It comes as news has been reported by Egypt Independent’s sister publication Al-Masry Al-Youm that Egypt has been denied fresh loans by international lenders due to failing to employ past loans for their targeted purposes, as well as news—also reported by AMAY—that member states of the Gulf Cooperation Council are not expected to provide Egypt with additional aid during the 2015/16 fiscal year as they had promised during the Sharm El-Sheikh investment summit.
‘Hopelessly confounding’
The details of the 32-page anti-corruption strategy presided over by Mehleb are themselves are ‘hopelessly confounding’, according to the report. “It doesn’t even specify or delimit the role or influence that each member of the National Coordinating Committee for Combating Corruption can have,” the Foreign Affairs report argues. “The final six pages, which set forth those anti-corruption benchmarks that Egypt’s police and intelligence services would have a role overseeing, and the timeframe for which they are to be implemented, are conspicuously absent from the truncated 20-page English and 23-page French translations that the committee circulated. These versions include creating an ‘amended’ pay structure for bureaucrats, passing whistle blower protections and freedom of information laws, and amending bids and tenders laws.”
Progress for the benchmarks Mehleb’s anti-corruption committee sets for itself will be measured by several performance indicators. “Most common among these are ‘reports’ to be drafted, vaguely, ‘with the knowledge’ of the anti-corruption committee,” according to the Foreign Affairs report. “It is not clear what body will draft the reports or whether the task will fall under the purview of the anti-corruption committee, which is the primary body tasked with implementing and monitoring Egypt’s new anti-corruption strategy.”
This matters, Manek and Hodge argue, because the anti-corruption committee’s members include representatives from a number of ‘unreformed’ ministries and Egyptian anti-corruption groups such as the ACA, Anti-Money Laundering Unit, Public Prosecutor, Interior Ministry, Mukhabarat intelligence service, and Ministry of Justice.

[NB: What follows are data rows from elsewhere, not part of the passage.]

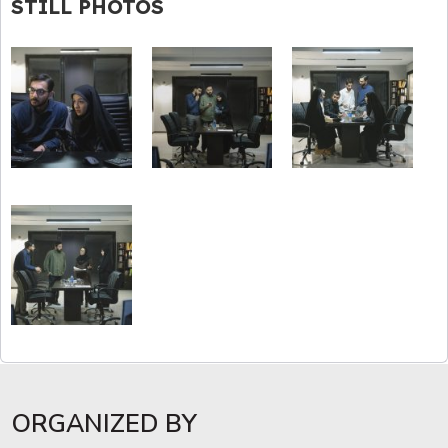
STILL PHOTOS
ORGANIZED BY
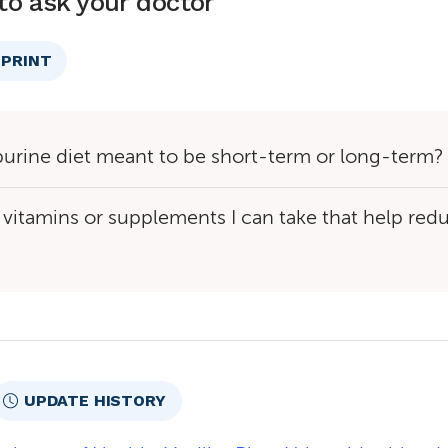
to ask your doctor
PRINT
purine diet meant to be short-term or long-term?
 vitamins or supplements I can take that help red
UPDATE HISTORY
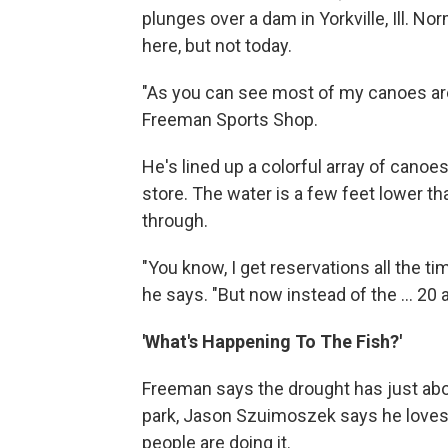
plunges over a dam in Yorkville, Ill. No
here, but not today.
"As you can see most of my canoes are
Freeman Sports Shop.
He's lined up a colorful array of canoe
store. The water is a few feet lower th
through.
"You know, I get reservations all the t
he says. "But now instead of the ... 20 
'What's Happening To The Fish?'
Freeman says the drought has just about 
park, Jason Szuimoszek says he loves t
people are doing it.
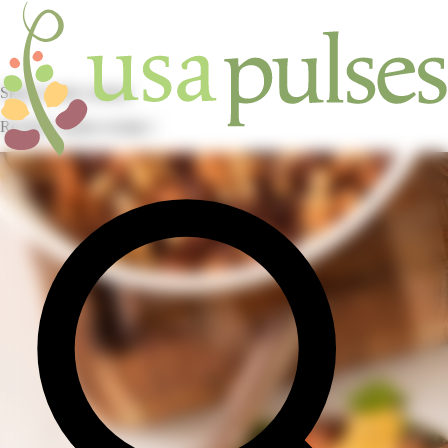
Skip to main content
Recipes / pulses recipes /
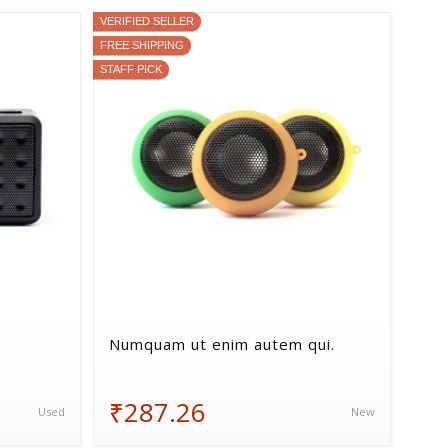
VERIFIED SELLER
FREE SHIPPING
STAFF PICK
Numquam ut enim autem qui.
₹287.26
Used
New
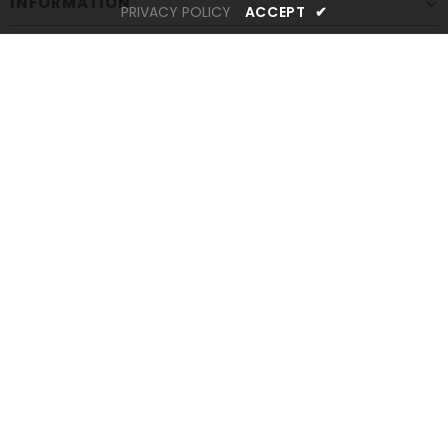
INFORMATION
PRIVACY POLICY
ACCEPT
✔
CUSTOMER SERVICES
STAY CONNECTED
Newsletter Sign up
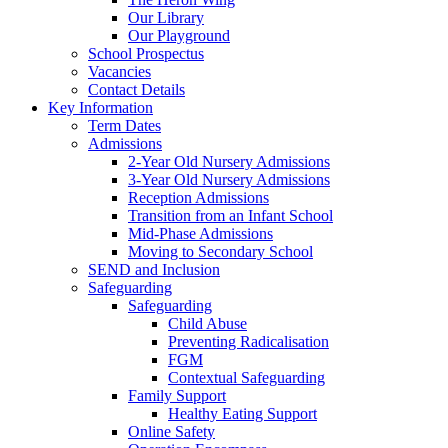
Our Library
Our Playground
School Prospectus
Vacancies
Contact Details
Key Information
Term Dates
Admissions
2-Year Old Nursery Admissions
3-Year Old Nursery Admissions
Reception Admissions
Transition from an Infant School
Mid-Phase Admissions
Moving to Secondary School
SEND and Inclusion
Safeguarding
Safeguarding
Child Abuse
Preventing Radicalisation
FGM
Contextual Safeguarding
Family Support
Healthy Eating Support
Online Safety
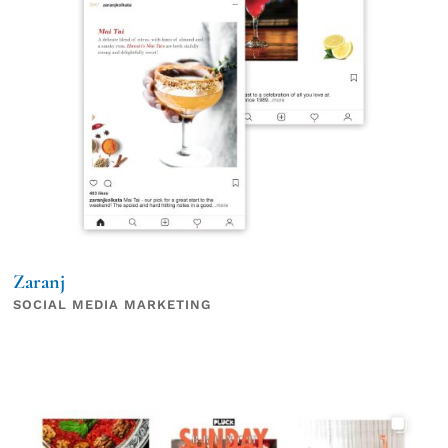
Zaranj
SOCIAL MEDIA MARKETING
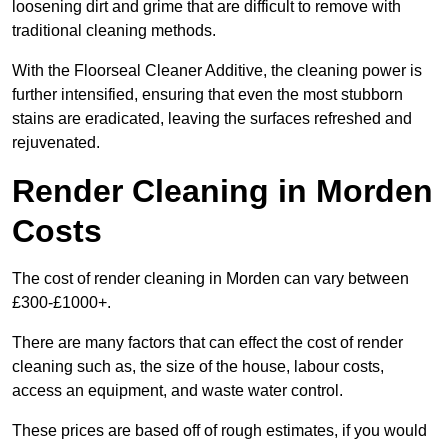
loosening dirt and grime that are difficult to remove with
traditional cleaning methods.
With the Floorseal Cleaner Additive, the cleaning power is
further intensified, ensuring that even the most stubborn
stains are eradicated, leaving the surfaces refreshed and
rejuvenated.
Render Cleaning in Morden
Costs
The cost of render cleaning in Morden can vary between
£300-£1000+.
There are many factors that can effect the cost of render
cleaning such as, the size of the house, labour costs,
access an equipment, and waste water control.
These prices are based off of rough estimates, if you would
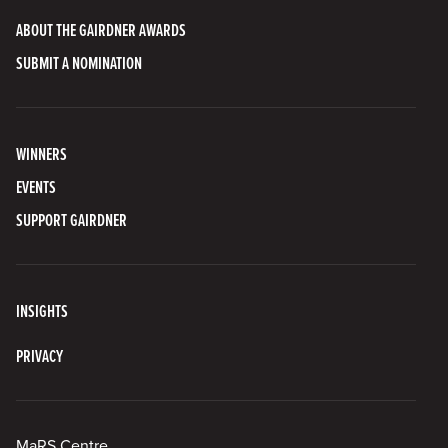
ABOUT THE GAIRDNER AWARDS
SUBMIT A NOMINATION
WINNERS
EVENTS
SUPPORT GAIRDNER
INSIGHTS
PRIVACY
MaRS Centre,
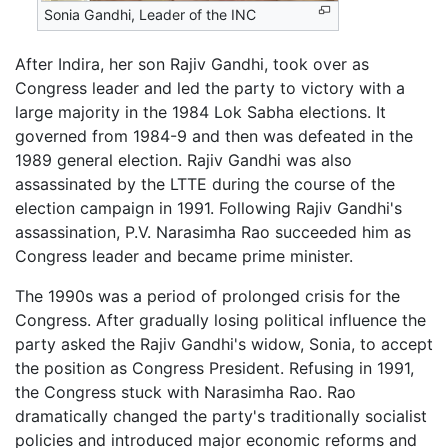
Sonia Gandhi, Leader of the INC
After Indira, her son Rajiv Gandhi, took over as
Congress leader and led the party to victory with a
large majority in the 1984 Lok Sabha elections. It
governed from 1984-9 and then was defeated in the
1989 general election. Rajiv Gandhi was also
assassinated by the LTTE during the course of the
election campaign in 1991. Following Rajiv Gandhi's
assassination, P.V. Narasimha Rao succeeded him as
Congress leader and became prime minister.
The 1990s was a period of prolonged crisis for the
Congress. After gradually losing political influence the
party asked the Rajiv Gandhi's widow, Sonia, to accept
the position as Congress President. Refusing in 1991,
the Congress stuck with Narasimha Rao. Rao
dramatically changed the party's traditionally socialist
policies and introduced major economic reforms and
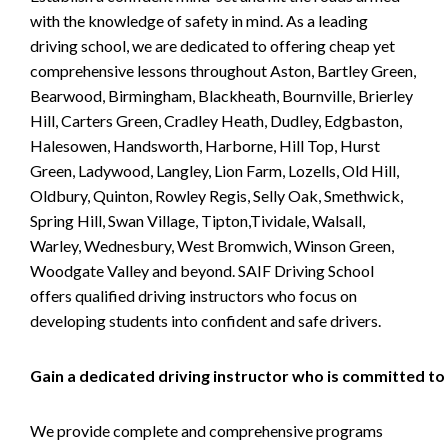
with the knowledge of safety in mind. As a leading
driving school, we are dedicated to offering cheap yet
comprehensive lessons throughout Aston, Bartley Green,
Bearwood, Birmingham, Blackheath, Bournville, Brierley
Hill, Carters Green, Cradley Heath, Dudley, Edgbaston,
Halesowen, Handsworth, Harborne, Hill Top, Hurst
Green, Ladywood, Langley, Lion Farm, Lozells, Old Hill,
Oldbury, Quinton, Rowley Regis, Selly Oak, Smethwick,
Spring Hill, Swan Village, Tipton,Tividale, Walsall,
Warley, Wednesbury, West Bromwich, Winson Green,
Woodgate Valley and beyond. SAIF Driving School
offers qualified driving instructors who focus on
developing students into confident and safe drivers.
Gain a dedicated driving instructor who is committed to
We provide complete and comprehensive programs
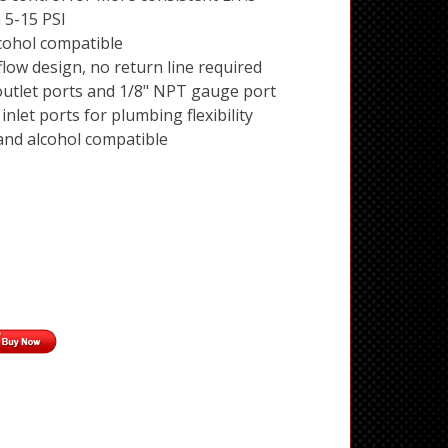
 5-15 PSI
cohol compatible
flow design, no return line required
utlet ports and 1/8" NPT gauge port
nlet ports for plumbing flexibility
 and alcohol compatible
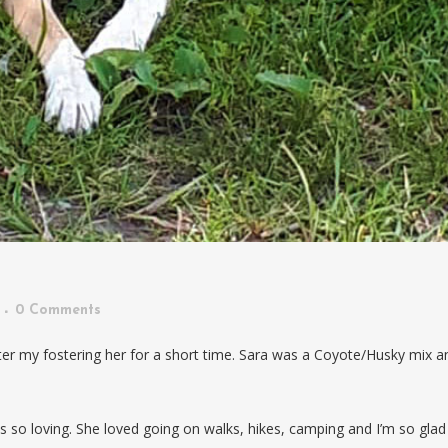
0 Comments
er my fostering her for a short time. Sara was a Coyote/Husky mix a
was so loving. She loved going on walks, hikes, camping and I’m so glad 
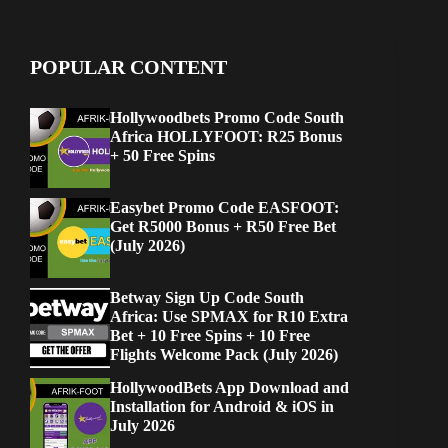
POPULAR CONTENT
Hollywoodbets Promo Code South
Africa HOLLYFOOT: R25 Bonus
+ 50 Free Spins
Easybet Promo Code EASFOOT:
Get R5000 Bonus + R50 Free Bet
(July 2026)
Betway Sign Up Code South
Africa: Use SPMAX for R10 Extra
Bet + 10 Free Spins + 10 Free
Flights Welcome Pack (July 2026)
HollywoodBets App Download and
Installation for Android & iOS in
July 2026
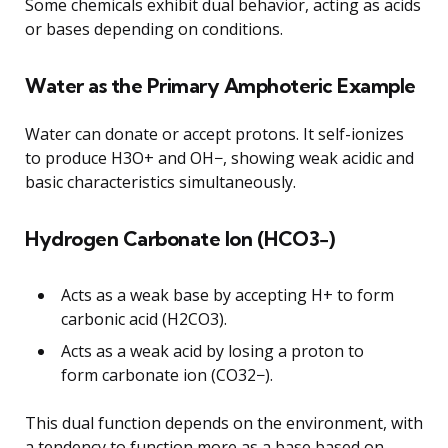
Some chemicals exhibit dual behavior, acting as acids
or bases depending on conditions.
Water as the Primary Amphoteric Example
Water can donate or accept protons. It self-ionizes
to produce H3O+ and OH−, showing weak acidic and
basic characteristics simultaneously.
Hydrogen Carbonate Ion (HCO3−)
Acts as a weak base by accepting H+ to form
carbonic acid (H2CO3).
Acts as a weak acid by losing a proton to
form carbonate ion (CO32−).
This dual function depends on the environment, with
a tendency to function more as a base based on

Many of these bodies have either been implicated in acts of corruption, or are being actively investigated by the Central Auditing Organisation (CAO), a state auditing and anti-corruption body chaired by Hisham Genena, and so, the report argues, are among the players most interested in sabotaging Mehleb’s anti-corruption committee.
The CAO’s chairman Genena himself is currently embroiled in a bitter and high-stakes dispute with institutions represented on the committee, from the Interior Ministry, whom he has publically accused of siphoning state funds into private bank accounts, to the Public Prosecution and ACA. This also includes prominent members of the judiciary led by Sisi’s newly-appointed Justice Minister Ahmed Zend and his associates, who have filed a case for Genena to be impeached for ‘insulting’ members of the judiciary.